→ TEXT SECTION
== Segment start ==
[BOOKCLUB]#4 Barthes The Death of the Author, 12 Feb 2016, The Field New Cross.

Reading and/or Looking

Reading and/or Looking

[BOOKCLUB]#4 Barthes The Death of the Author, 12 Feb 2016, The Field New Cross.
[BOOKCLUB]#4 Barthes The Death of the Author, 12 Feb 2016, The Field New Cross.

In February’s [SYMPOSIUM] we discussed Roland Barthes’ influential essay The Death of the Author (1977). Many thanks to everyone for their contributions to a very productive event. It was great to see everyone again and to welcome some new faces. A special thanks to Henrietta Ross for leading, chairing and summarising the discussion.

Henrietta got us off to a great start by suggesting three broad thematic approaches with the questions: What is an author? What is a text? and What is a reader? She also suggested that we address the question: What does the text mean? Adding that we might want to contest the terms of this question in light of Barthes’ own resistance to fixed meaning. And finally, she suggested that we might want to discuss the roles of the critic, of ideology and of literature.
== Segment end ==
→ YOUR ASSIGNMENT
In the book club summary, who is credited with leading, chairing and summarizing the discussion of Barthes' essay?

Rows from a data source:
== Segment start ==
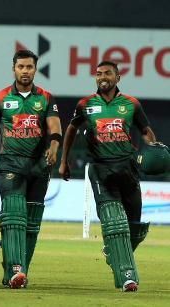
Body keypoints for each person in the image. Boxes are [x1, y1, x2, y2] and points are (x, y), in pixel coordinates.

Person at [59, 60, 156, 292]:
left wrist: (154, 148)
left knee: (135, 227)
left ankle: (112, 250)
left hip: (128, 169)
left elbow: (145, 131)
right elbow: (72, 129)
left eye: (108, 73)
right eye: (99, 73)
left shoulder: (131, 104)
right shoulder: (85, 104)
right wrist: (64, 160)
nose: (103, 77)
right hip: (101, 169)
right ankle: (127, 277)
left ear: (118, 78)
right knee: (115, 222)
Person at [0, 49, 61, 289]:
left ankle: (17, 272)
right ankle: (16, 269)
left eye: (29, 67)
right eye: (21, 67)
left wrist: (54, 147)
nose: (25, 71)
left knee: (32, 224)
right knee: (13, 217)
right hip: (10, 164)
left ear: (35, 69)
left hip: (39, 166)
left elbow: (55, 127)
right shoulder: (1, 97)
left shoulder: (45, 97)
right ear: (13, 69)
== Segment end ==
== Segment start ==
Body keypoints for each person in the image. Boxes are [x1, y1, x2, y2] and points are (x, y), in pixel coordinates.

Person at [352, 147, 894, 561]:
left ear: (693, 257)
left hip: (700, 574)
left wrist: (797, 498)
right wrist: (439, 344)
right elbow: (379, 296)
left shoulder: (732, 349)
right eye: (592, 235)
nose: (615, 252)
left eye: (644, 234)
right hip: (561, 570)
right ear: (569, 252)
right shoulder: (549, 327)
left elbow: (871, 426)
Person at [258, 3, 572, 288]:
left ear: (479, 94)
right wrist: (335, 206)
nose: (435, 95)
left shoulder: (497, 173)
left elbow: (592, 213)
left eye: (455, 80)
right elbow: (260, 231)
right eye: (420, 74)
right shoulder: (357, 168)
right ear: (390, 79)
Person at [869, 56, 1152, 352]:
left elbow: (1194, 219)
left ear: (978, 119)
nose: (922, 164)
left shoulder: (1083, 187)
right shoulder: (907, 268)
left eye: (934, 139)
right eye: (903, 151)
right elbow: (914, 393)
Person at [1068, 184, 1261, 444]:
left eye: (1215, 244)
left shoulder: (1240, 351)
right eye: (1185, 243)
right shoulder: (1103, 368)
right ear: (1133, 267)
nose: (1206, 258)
== Segment end ==
→ RESULT OF THIS TASK
Henrietta Ross